Transfer Data to Amazon S3 Buckets and Access Data Using MATLAB

To work with data in the cloud, you can upload it to Amazon S3™ and then access the data in Amazon S3 from MATLAB® or from workers in your cluster.

Set up Access

To work with remote data in Amazon S3, first set up access by following these steps:

  1. Create an identity and access management (IAM) user using your AWS® root account. For more information, see Creating an IAM User in Your AWS Account.

  2. Generate an access key to receive an access key ID and a secret access key. For more information, see Managing Access Keys for IAM Users.

  3. Specify your AWS access key ID, secret access key, and region of the bucket as system environment variables in your MATLAB Parallel Server™ command window using the setenv (MATLAB) command.

    setenv("AWS_ACCESS_KEY_ID","YOUR_AWS_ACCESS_KEY_ID")
    setenv("AWS_SECRET_ACCESS_KEY","YOUR_AWS_SECRET_ACCESS_KEY")
    setenv("AWS_DEFAULT_REGION","YOUR_AWS_DEFAULT_REGION")
    
    If you are using an AWS temporary token (such as with AWS Federated Authentication), you must specify your session token instead of the region.
    setenv("AWS_SESSION_TOKEN","YOUR_AWS_SESSION_TOKEN")

    To permanently set these environment variables, set them in your user or system environment.

    Before R2020a: Use AWS_REGION instead of AWS_DEFAULT_REGION.

  4. If you are using MATLAB Parallel Server on Cloud Center, configure your cloud cluster to access S3 services.
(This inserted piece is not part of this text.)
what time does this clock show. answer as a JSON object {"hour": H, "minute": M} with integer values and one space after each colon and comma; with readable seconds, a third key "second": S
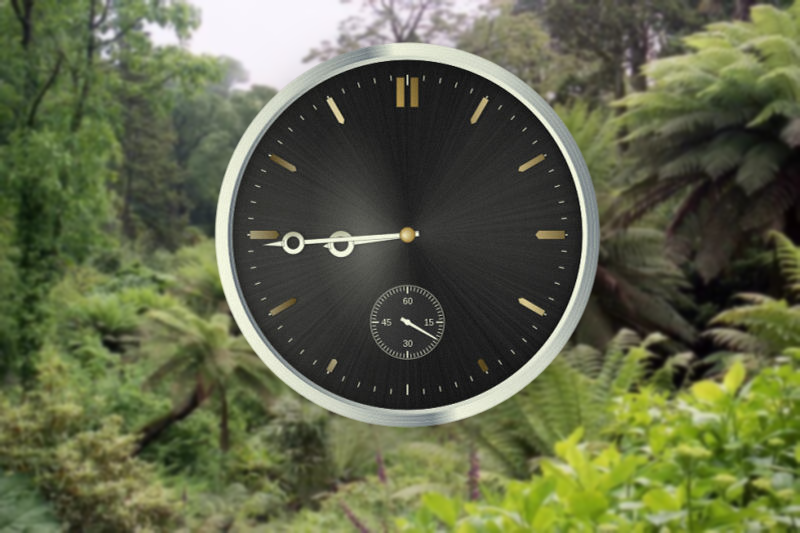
{"hour": 8, "minute": 44, "second": 20}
    After you create a cloud cluster, copy your AWS credentials to your cluster workers. In MATLAB Parallel Server, select Parallel > Create and Manage Clusters. In the Cluster Profile Manager, select your cloud cluster profile. Scroll to the EnvironmentVariables property and add these environment variable names: AWS_ACCESS_KEY_ID, AWS_SECRET_ACCESS_KEY, and AWS_DEFAULT_REGION. If you are using AWS temporary credentials, also add AWS_SESSION_TOKEN. For more details, see Set Environment Variables on Workers (Parallel Computing Toolbox).

Upload Data to Amazon S3 from Local Machine

This section shows you how to upload some data sets to Amazon S3 from your local machine. Later sections show you some ways to work with remote image and text data. To obtain these data sets on your local machine, follow these steps.

  • The Example Food Images data set contains 978 photographs of food in nine classes. You can download this data set to your local machine using this command in MATLAB.

    fprintf("Downloading Example Food Image data set ... ")
    filename = matlab.internal.examples.downloadSupportFile('nnet', 'data/ExampleFoodImageDataset.zip');
    fprintf("Done.\n")
    
    unzip(filename,"MyLocalFolder/FoodImageDataset");

  • To obtain the Traffic Signal Work Orders data set on your local machine, use this command.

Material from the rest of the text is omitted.